OPDRACHTEN:
**1.** Vat de woordenlijst over thermografie samen in twee zinnen.
**2.** Schrijf het volgende deel van de woordenlijst over thermografie, aansluitend op het laatste begrip dat erin staat.

Woordenlijst thermografie

Woordenlijst thermografieWoordenlijst thermografie

Thermografie is een snelle, kostenbesparende, non-destructieve onderzoeksmethode. De bekendheid van thermografie neemt steeds verder toe. Desondanks is er nog veel onbekend over thermografie. In een poging deze onbekendheid weg te nemen hebben wij een groot aantal begrippen over thermografie verzameld en op deze pagina een verklarende woordenlijst geplaatst.

Verklarende woordenlijst thermografie

Absoluut nulpunt
Het absolute nulpunt ligt bij 0 graden Kelvin (-273,15 °C). Onder het absolute nulpunt zenden objecten geen thermische energie uit.
 
Absorptie
Wanneer elektromagnetische infrarood straling een object raakt, absorbeert dit object een deel van deze energie. Absorptie van infrarood straling zorgt ervoor dat het object opwarmt. Warme objecten geven meer infraroodstraling af dan koude objecten. De geabsorbeerde infraroodstraling wordt omgezet in uitgezonden infraroodstraling. De absorptiegraad komt overeen met de emissiviteitscoëfficiënt.

Beeldfrequentie
Geeft weer hoe vaak per seconde het thermische beeld ververst wordt in Hertz of per seconde. Een beeldfrequentie van 9 Hz betekent dat een warmtebeeldcamera het thermisch beeld 9 keer per seconde vernieuwd.

AANGELEVERDE GEGEVENS:
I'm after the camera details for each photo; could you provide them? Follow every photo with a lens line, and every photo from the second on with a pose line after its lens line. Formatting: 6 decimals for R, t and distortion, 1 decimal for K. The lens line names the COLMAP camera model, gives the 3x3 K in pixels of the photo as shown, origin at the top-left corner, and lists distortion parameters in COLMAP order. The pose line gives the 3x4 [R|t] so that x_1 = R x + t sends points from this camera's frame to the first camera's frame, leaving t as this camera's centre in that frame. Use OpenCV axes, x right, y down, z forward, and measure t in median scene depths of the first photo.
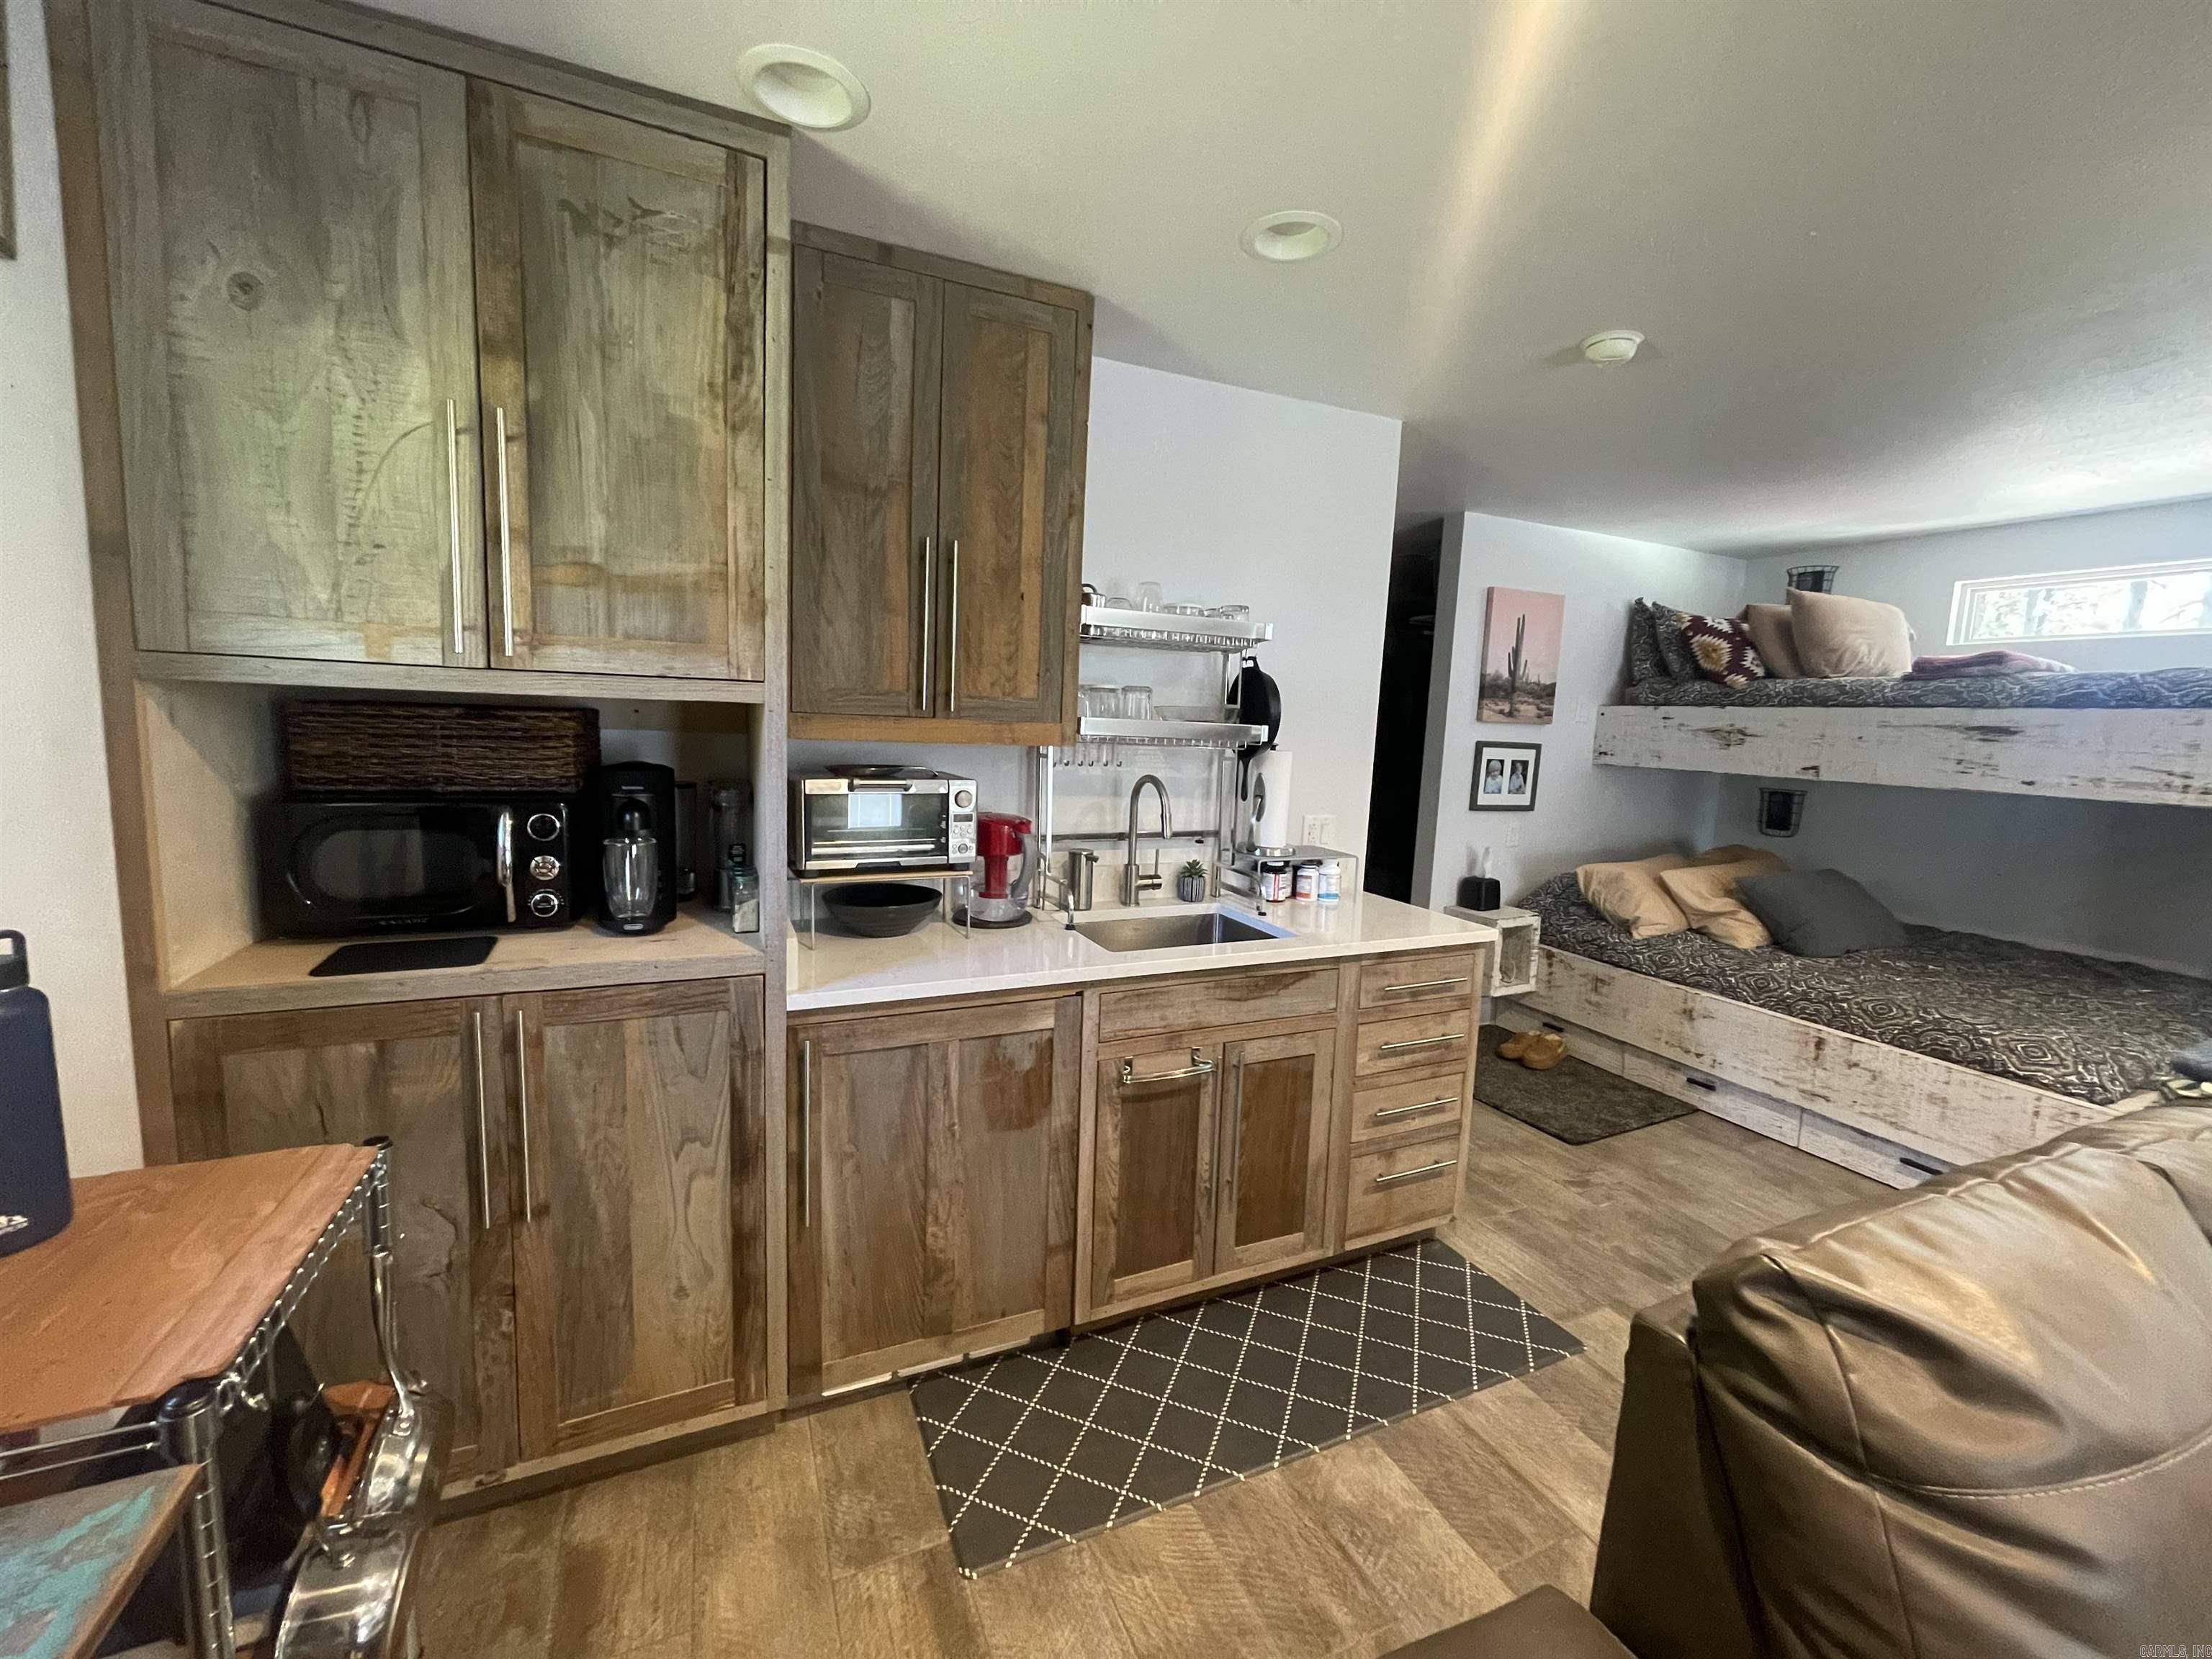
lens RADIAL K [[887.0, 0, 1103.5], [0, 887.0, 818.8], [0, 0, 1]] dist [-0.000810, -0.001395]
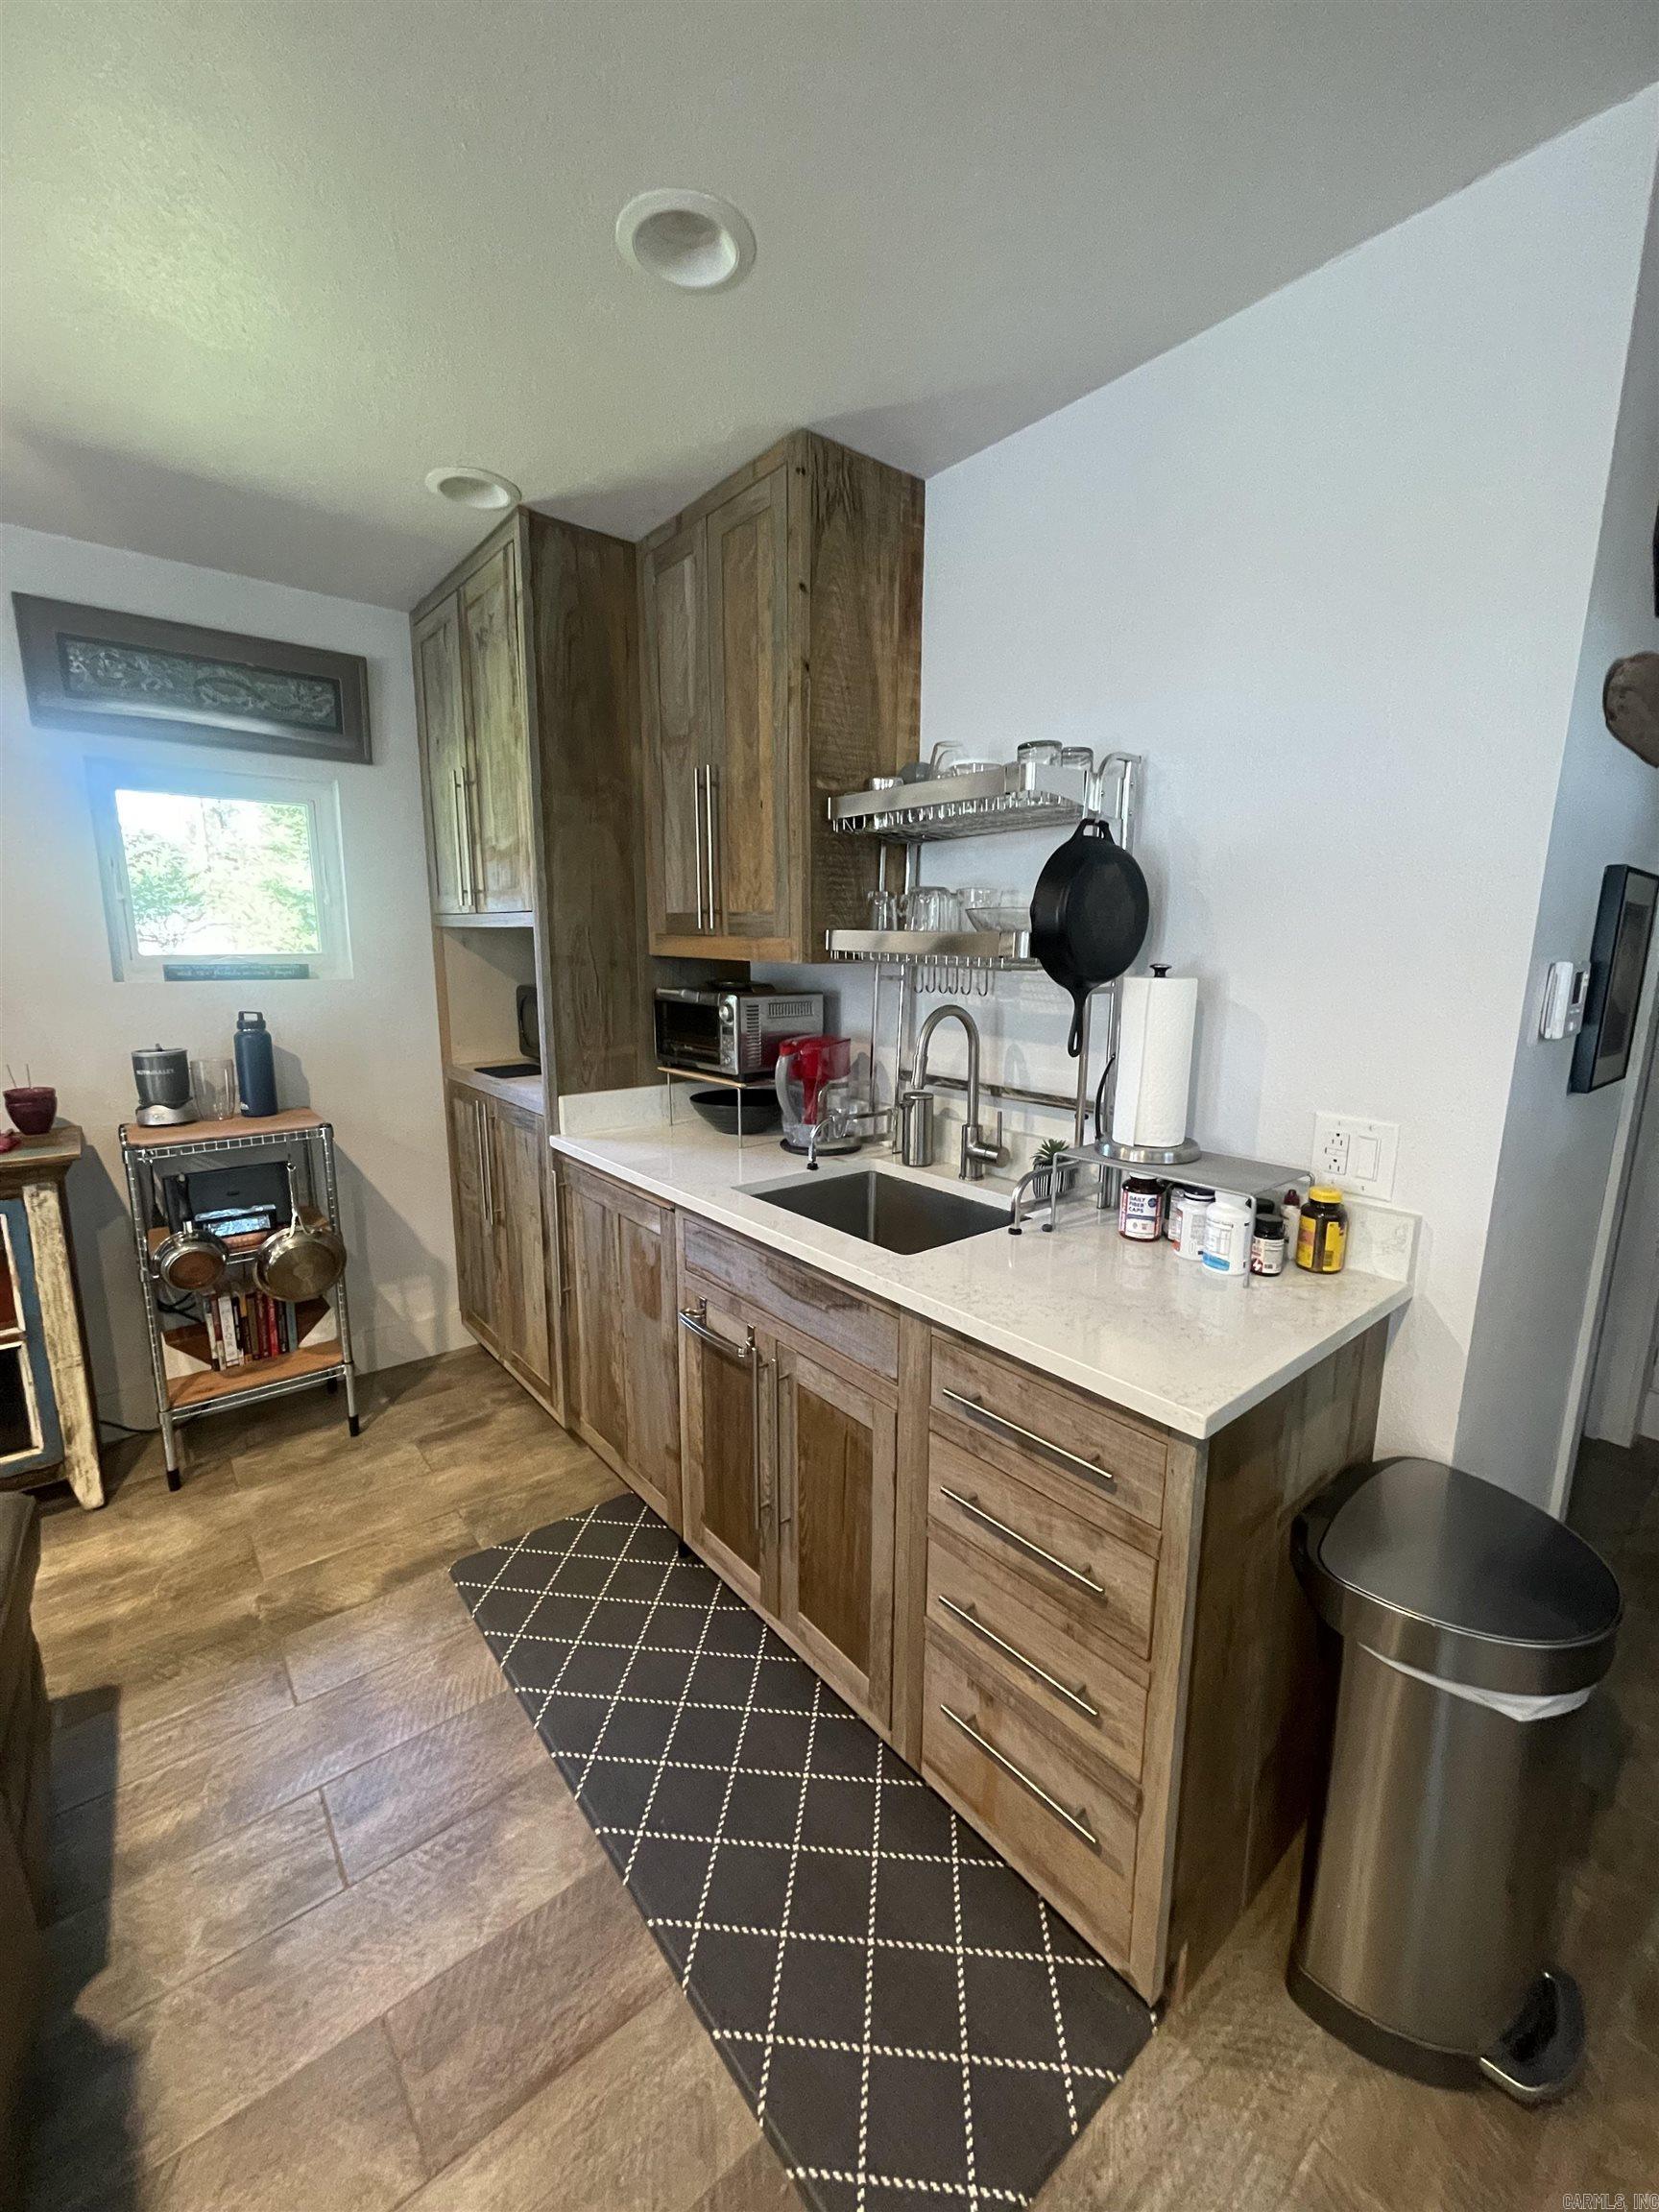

ANTWOORDEN PER OPDRACHT:
**1.** Thermografie is een snelle, kostenbesparende en non-destructieve onderzoeksmethode die steeds bekender wordt, maar waarover nog veel onbekend is. Daarom is er een verklarende woordenlijst samengesteld, waarin onder meer het absolute nulpunt (0 graden Kelvin), de absorptie van infraroodstraling waardoor een object opwarmt, en de beeldfrequentie, het aantal keren per seconde dat het thermische beeld ververst wordt, worden uitgelegd.

**2.**
Celsius
Temperatuureenheid. Het nulpunt van de temperatuurschaal van Celcius ligt bij (0 °C), dit is de temperatuur waarbij water bevriest. Een ander vast punt in de schaal van Celsius is het kookpunt van water bij 100 °C. 0°C = (°F – 32) / 1,8 of °C = K – 273,15

Coldspot en Hotspot
Een Coldspot is het koudste punt van een thermisch beeld en het warmste punt is de Hotspot.

Condensatie
Overgang van een gasvormige stof naar een vloeistof. Luchtvochtigheid kan condenseren op een oppervlakte, wanneer de oppervlaktetemperatuur of ook de temperatuur van de omgevingslucht op het oppervlak lager is dan de luchttemperatuur in de omgeving, met andere woorden; wanneer de dauwpuntstemperatuur bereikt is.
 
Conductie
Warmtegeleiding. Overdracht van thermische energie tussen naburige deeltjes. De energie wordt hierbij steeds van de warme naar de koude deeltjes overgedragen. In tegenstelling tot convectie vindt bij conductie geen warmtetransport plaats.
 
Convectie
Warmtetransport waarbij de thermische energie van het ene lichaam, vloeistof of gas naar het ander lichaam, vloeistof of gas gaat.
 
Dauwpunt
De temperatuur, waarbij water condenseert. Bij het dauwpunt is de lucht meer dan 100 verzadigd. Wanneer de lucht geen waterdamp meer kan opnemen, vormt zich condensatie.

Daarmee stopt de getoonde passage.